Here is an example run with all the algorithms from 'fib1' to 'fib12' and its output.

> ad_fib.py -n 10 -a 1,2,3,4,5,6,7,8,9,10,11,12 -r 1
n= 10 F_n= 55
alg=  3 exact= True  t_avr= 0.000002 t_std= 0.000000 t_lo= 0.000002 t_hi= 0.000002
alg=  5 exact= True  t_avr= 0.000004 t_std= 0.000000 t_lo= 0.000004 t_hi= 0.000004
alg= 12 exact= True  t_avr= 0.000005 t_std= 0.000000 t_lo= 0.000005 t_hi= 0.000005
alg=  9 exact= True  t_avr= 0.000006 t_std= 0.000000 t_lo= 0.000006 t_hi= 0.000006
alg=  2 exact= True  t_avr= 0.000010 t_std= 0.000000 t_lo= 0.000010 t_hi= 0.000010
alg=  7 exact= True  t_avr= 0.000013 t_std= 0.000000 t_lo= 0.000013 t_hi= 0.000013
alg=  8 exact= True  t_avr= 0.000013 t_std= 0.000000 t_lo= 0.000013 t_hi= 0.000013
alg= 11 exact= True  t_avr= 0.000014 t_std= 0.000000 t_lo= 0.000014 t_hi= 0.000014
alg=  6 exact= True  t_avr= 0.000015 t_std= 0.000000 t_lo= 0.000015 t_hi= 0.000015
alg= 10 exact= True  t_avr= 0.000015 t_std= 0.000000 t_lo= 0.000015 t_hi= 0.000015
alg=  1 exact= True  t_avr= 0.000030 t_std= 0.000000 t_lo= 0.000030 t_hi= 0.000030
alg=  4 exact= True  t_avr= 0.000047 t_std= 0.000000 t_lo= 0.000047 t_hi= 0.000047

The first line shows 'n' and 'F(n)' (as 'F_n'). Next comes one line per algorithm, in the increasing order of the runtimes 't_avg'.

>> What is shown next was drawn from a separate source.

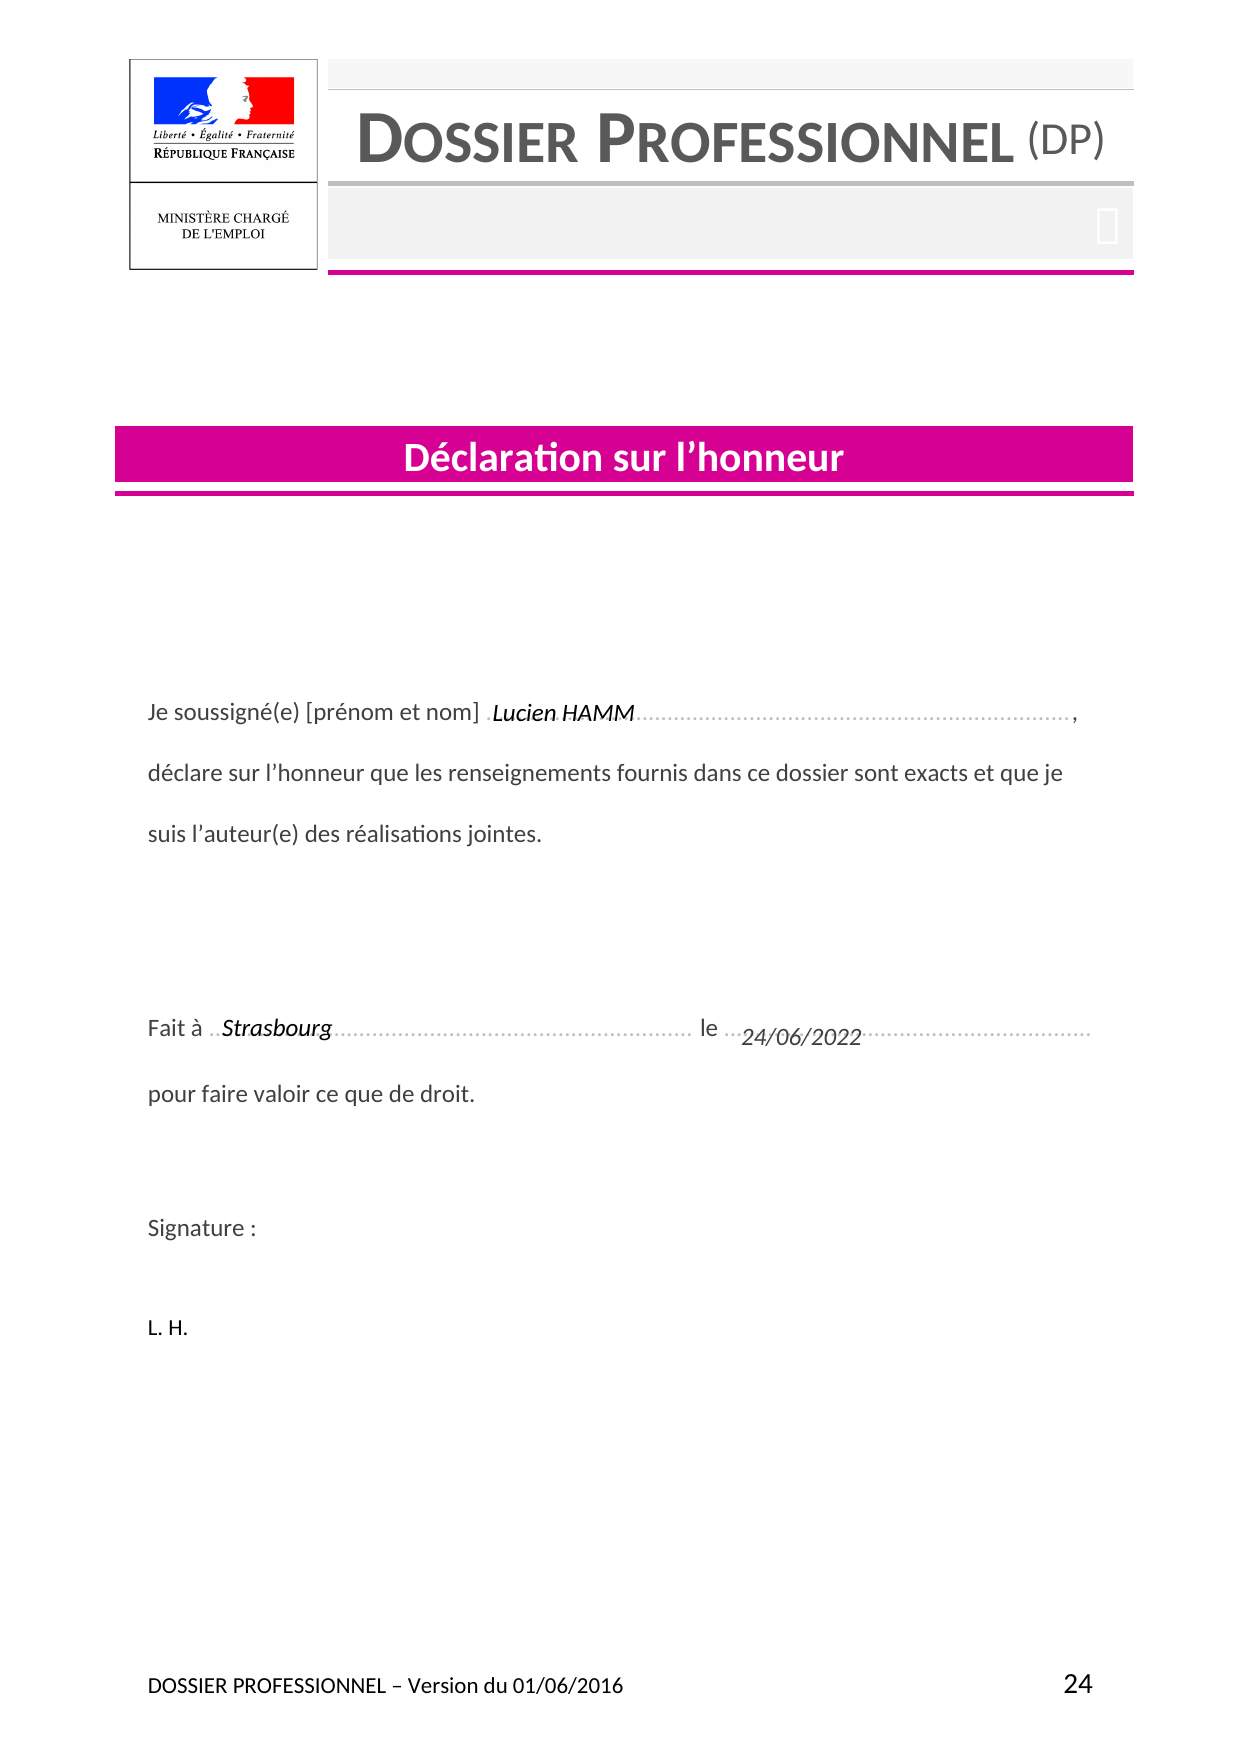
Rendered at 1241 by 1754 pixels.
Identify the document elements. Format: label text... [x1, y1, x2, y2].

In the line for an algorithm 'fibN', 'alg' is N, 'exact' shows whether or not the returned result of 'fibN' is exactly equal to 'F(n)', 't_avg' is the average runtime over 'R' repetitions (the argument to the '-r' option), 't_std' is the standard deviation of the runtimes over all the repetitions, and 't_lo' and 't_hi' are the low and high bounds of the confidence interval around the average runtime.

HOW TO TEST

Type 'utest.sh'. Since each algorithm 'fibN' implemented in 'ad_fibN.py' tests itself. It should 'success' for test, one per line.

DOC/ DIRECTORY

The 'doc/' directory contains the following resources:

• 'fib_algos.pdf' is the paper with all the information about this study;
• 'resources.how.algos.sh' is the bash file to run the algorithms for the experimental study reported in the 'fib_algos.pdf' paper;
• 'resources.how.plots.sh' is the bash file to generate the plots for the experimental study reported in the 'fib_algos.pdf' paper;
• 'png1/' is the directory that contains the images of each algorithm, as implemented in the Python programming language;
• 'png2/' is the plots from the experimental study reported in the 'fib_algos.pdf' paper;
• 'gp/' is the directory that contains the 'gnuplot' command files to generate the plots under 'png2/';
• 'results/' is the directory that contains the results when 'resources.how.algos.sh' is run.

Also see the document 'fib_algos.pdf' for the references to the source of each algorithm.

Please note that the doc version contains Python 2.7.* version of the code whereas the 'src/' directory contains Python 3.7.3+ version of the code.